**Job item**
Please retype every entry, keeping each one exactly as written.

--- Task data Enclosed Below ---

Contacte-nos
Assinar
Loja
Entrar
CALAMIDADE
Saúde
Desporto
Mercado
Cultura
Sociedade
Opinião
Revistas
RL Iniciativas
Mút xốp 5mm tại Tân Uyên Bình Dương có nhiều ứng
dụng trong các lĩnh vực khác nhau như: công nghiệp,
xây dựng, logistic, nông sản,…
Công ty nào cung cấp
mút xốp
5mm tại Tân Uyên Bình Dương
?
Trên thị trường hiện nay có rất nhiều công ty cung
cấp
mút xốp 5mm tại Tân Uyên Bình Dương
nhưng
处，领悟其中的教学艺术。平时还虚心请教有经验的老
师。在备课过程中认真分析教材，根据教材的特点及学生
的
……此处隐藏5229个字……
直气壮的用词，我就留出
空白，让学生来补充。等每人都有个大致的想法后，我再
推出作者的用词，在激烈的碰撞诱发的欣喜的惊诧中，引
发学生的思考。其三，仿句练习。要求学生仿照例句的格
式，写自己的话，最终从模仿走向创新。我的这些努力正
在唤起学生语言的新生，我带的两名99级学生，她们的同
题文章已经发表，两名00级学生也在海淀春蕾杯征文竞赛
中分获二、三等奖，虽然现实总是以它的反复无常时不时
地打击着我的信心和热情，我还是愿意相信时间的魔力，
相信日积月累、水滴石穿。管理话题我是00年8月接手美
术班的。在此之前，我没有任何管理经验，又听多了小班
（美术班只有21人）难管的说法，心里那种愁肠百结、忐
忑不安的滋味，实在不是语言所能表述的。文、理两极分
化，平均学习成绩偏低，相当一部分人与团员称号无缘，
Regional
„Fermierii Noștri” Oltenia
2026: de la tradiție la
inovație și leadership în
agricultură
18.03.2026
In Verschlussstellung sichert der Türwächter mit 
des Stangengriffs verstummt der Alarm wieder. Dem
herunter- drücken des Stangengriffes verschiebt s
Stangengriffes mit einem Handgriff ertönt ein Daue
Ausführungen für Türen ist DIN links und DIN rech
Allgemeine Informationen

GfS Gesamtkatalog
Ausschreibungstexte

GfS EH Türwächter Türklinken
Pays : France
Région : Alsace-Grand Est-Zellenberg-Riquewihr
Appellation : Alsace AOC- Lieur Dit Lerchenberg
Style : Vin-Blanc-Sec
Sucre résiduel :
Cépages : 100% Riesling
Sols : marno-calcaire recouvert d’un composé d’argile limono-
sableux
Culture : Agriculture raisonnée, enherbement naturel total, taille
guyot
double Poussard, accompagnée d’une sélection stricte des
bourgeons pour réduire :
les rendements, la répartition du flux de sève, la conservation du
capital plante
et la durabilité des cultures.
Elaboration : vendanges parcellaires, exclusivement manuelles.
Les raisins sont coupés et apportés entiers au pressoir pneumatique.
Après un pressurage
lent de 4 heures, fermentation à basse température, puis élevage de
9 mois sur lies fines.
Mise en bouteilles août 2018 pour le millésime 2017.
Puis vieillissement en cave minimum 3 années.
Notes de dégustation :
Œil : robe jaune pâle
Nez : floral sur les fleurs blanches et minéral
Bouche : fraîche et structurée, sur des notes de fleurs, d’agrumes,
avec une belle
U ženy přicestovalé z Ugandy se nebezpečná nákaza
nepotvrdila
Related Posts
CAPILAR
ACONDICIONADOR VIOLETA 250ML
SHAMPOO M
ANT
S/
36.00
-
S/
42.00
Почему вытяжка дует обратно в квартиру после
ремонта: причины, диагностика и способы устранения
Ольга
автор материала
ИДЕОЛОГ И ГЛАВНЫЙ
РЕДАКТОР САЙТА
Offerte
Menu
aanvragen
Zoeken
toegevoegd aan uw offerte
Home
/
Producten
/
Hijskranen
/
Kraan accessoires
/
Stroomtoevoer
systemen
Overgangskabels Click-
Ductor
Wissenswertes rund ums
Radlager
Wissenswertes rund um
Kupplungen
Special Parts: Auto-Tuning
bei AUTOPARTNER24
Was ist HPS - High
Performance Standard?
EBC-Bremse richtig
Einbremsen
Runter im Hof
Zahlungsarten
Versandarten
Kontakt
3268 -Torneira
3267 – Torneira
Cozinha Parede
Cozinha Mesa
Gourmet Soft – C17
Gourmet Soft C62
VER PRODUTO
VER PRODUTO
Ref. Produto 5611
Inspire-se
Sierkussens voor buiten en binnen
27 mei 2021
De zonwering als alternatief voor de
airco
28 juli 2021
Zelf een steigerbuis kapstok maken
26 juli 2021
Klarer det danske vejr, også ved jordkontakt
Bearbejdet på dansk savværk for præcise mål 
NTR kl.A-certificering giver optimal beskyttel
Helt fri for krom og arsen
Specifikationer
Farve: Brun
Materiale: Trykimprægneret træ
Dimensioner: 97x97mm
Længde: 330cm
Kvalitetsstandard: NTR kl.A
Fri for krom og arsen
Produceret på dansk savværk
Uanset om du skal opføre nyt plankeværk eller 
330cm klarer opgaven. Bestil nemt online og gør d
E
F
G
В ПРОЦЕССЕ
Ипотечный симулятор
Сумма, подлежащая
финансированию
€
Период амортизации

--- End of Enclosed Task data ---

**Task response**
Contacte-nos
Assinar
Loja
Entrar
CALAMIDADE
Saúde
Desporto
Mercado
Cultura
Sociedade
Opinião
Revistas
RL Iniciativas
Mút xốp 5mm tại Tân Uyên Bình Dương có nhiều ứng
dụng trong các lĩnh vực khác nhau như: công nghiệp,
xây dựng, logistic, nông sản,…
Công ty nào cung cấp
mút xốp
5mm tại Tân Uyên Bình Dương
?
Trên thị trường hiện nay có rất nhiều công ty cung
cấp
mút xốp 5mm tại Tân Uyên Bình Dương
nhưng
处，领悟其中的教学艺术。平时还虚心请教有经验的老
师。在备课过程中认真分析教材，根据教材的特点及学生
的
……此处隐藏5229个字……
直气壮的用词，我就留出
空白，让学生来补充。等每人都有个大致的想法后，我再
推出作者的用词，在激烈的碰撞诱发的欣喜的惊诧中，引
发学生的思考。其三，仿句练习。要求学生仿照例句的格
式，写自己的话，最终从模仿走向创新。我的这些努力正
在唤起学生语言的新生，我带的两名99级学生，她们的同
题文章已经发表，两名00级学生也在海淀春蕾杯征文竞赛
中分获二、三等奖，虽然现实总是以它的反复无常时不时
地打击着我的信心和热情，我还是愿意相信时间的魔力，
相信日积月累、水滴石穿。管理话题我是00年8月接手美
术班的。在此之前，我没有任何管理经验，又听多了小班
（美术班只有21人）难管的说法，心里那种愁肠百结、忐
忑不安的滋味，实在不是语言所能表述的。文、理两极分
化，平均学习成绩偏低，相当一部分人与团员称号无缘，
Regional
„Fermierii Noștri” Oltenia
2026: de la tradiție la
inovație și leadership în
agricultură
18.03.2026
In Verschlussstellung sichert der Türwächter mit 
des Stangengriffs verstummt der Alarm wieder. Dem
herunter- drücken des Stangengriffes verschiebt s
Stangengriffes mit einem Handgriff ertönt ein Daue
Ausführungen für Türen ist DIN links und DIN rech
Allgemeine Informationen

GfS Gesamtkatalog
Ausschreibungstexte

GfS EH Türwächter Türklinken
Pays : France
Région : Alsace-Grand Est-Zellenberg-Riquewihr
Appellation : Alsace AOC- Lieur Dit Lerchenberg
Style : Vin-Blanc-Sec
Sucre résiduel :
Cépages : 100% Riesling
Sols : marno-calcaire recouvert d’un composé d’argile limono-
sableux
Culture : Agriculture raisonnée, enherbement naturel total, taille
guyot
double Poussard, accompagnée d’une sélection stricte des
bourgeons pour réduire :
les rendements, la répartition du flux de sève, la conservation du
capital plante
et la durabilité des cultures.
Elaboration : vendanges parcellaires, exclusivement manuelles.
Les raisins sont coupés et apportés entiers au pressoir pneumatique.
Après un pressurage
lent de 4 heures, fermentation à basse température, puis élevage de
9 mois sur lies fines.
Mise en bouteilles août 2018 pour le millésime 2017.
Puis vieillissement en cave minimum 3 années.
Notes de dégustation :
Œil : robe jaune pâle
Nez : floral sur les fleurs blanches et minéral
Bouche : fraîche et structurée, sur des notes de fleurs, d’agrumes,
avec une belle
U ženy přicestovalé z Ugandy se nebezpečná nákaza
nepotvrdila
Related Posts
CAPILAR
ACONDICIONADOR VIOLETA 250ML
SHAMPOO M
ANT
S/
36.00
-
S/
42.00
Почему вытяжка дует обратно в квартиру после
ремонта: причины, диагностика и способы устранения
Ольга
автор материала
ИДЕОЛОГ И ГЛАВНЫЙ
РЕДАКТОР САЙТА
Offerte
Menu
aanvragen
Zoeken
toegevoegd aan uw offerte
Home
/
Producten
/
Hijskranen
/
Kraan accessoires
/
Stroomtoevoer
systemen
Overgangskabels Click-
Ductor
Wissenswertes rund ums
Radlager
Wissenswertes rund um
Kupplungen
Special Parts: Auto-Tuning
bei AUTOPARTNER24
Was ist HPS - High
Performance Standard?
EBC-Bremse richtig
Einbremsen
Runter im Hof
Zahlungsarten
Versandarten
Kontakt
3268 -Torneira
3267 – Torneira
Cozinha Parede
Cozinha Mesa
Gourmet Soft – C17
Gourmet Soft C62
VER PRODUTO
VER PRODUTO
Ref. Produto 5611
Inspire-se
Sierkussens voor buiten en binnen
27 mei 2021
De zonwering als alternatief voor de
airco
28 juli 2021
Zelf een steigerbuis kapstok maken
26 juli 2021
Klarer det danske vejr, også ved jordkontakt
Bearbejdet på dansk savværk for præcise mål 
NTR kl.A-certificering giver optimal beskyttel
Helt fri for krom og arsen
Specifikationer
Farve: Brun
Materiale: Trykimprægneret træ
Dimensioner: 97x97mm
Længde: 330cm
Kvalitetsstandard: NTR kl.A
Fri for krom og arsen
Produceret på dansk savværk
Uanset om du skal opføre nyt plankeværk eller 
330cm klarer opgaven. Bestil nemt online og gør d
E
F
G
В ПРОЦЕССЕ
Ипотечный симулятор
Сумма, подлежащая
финансированию
€
Период амортизации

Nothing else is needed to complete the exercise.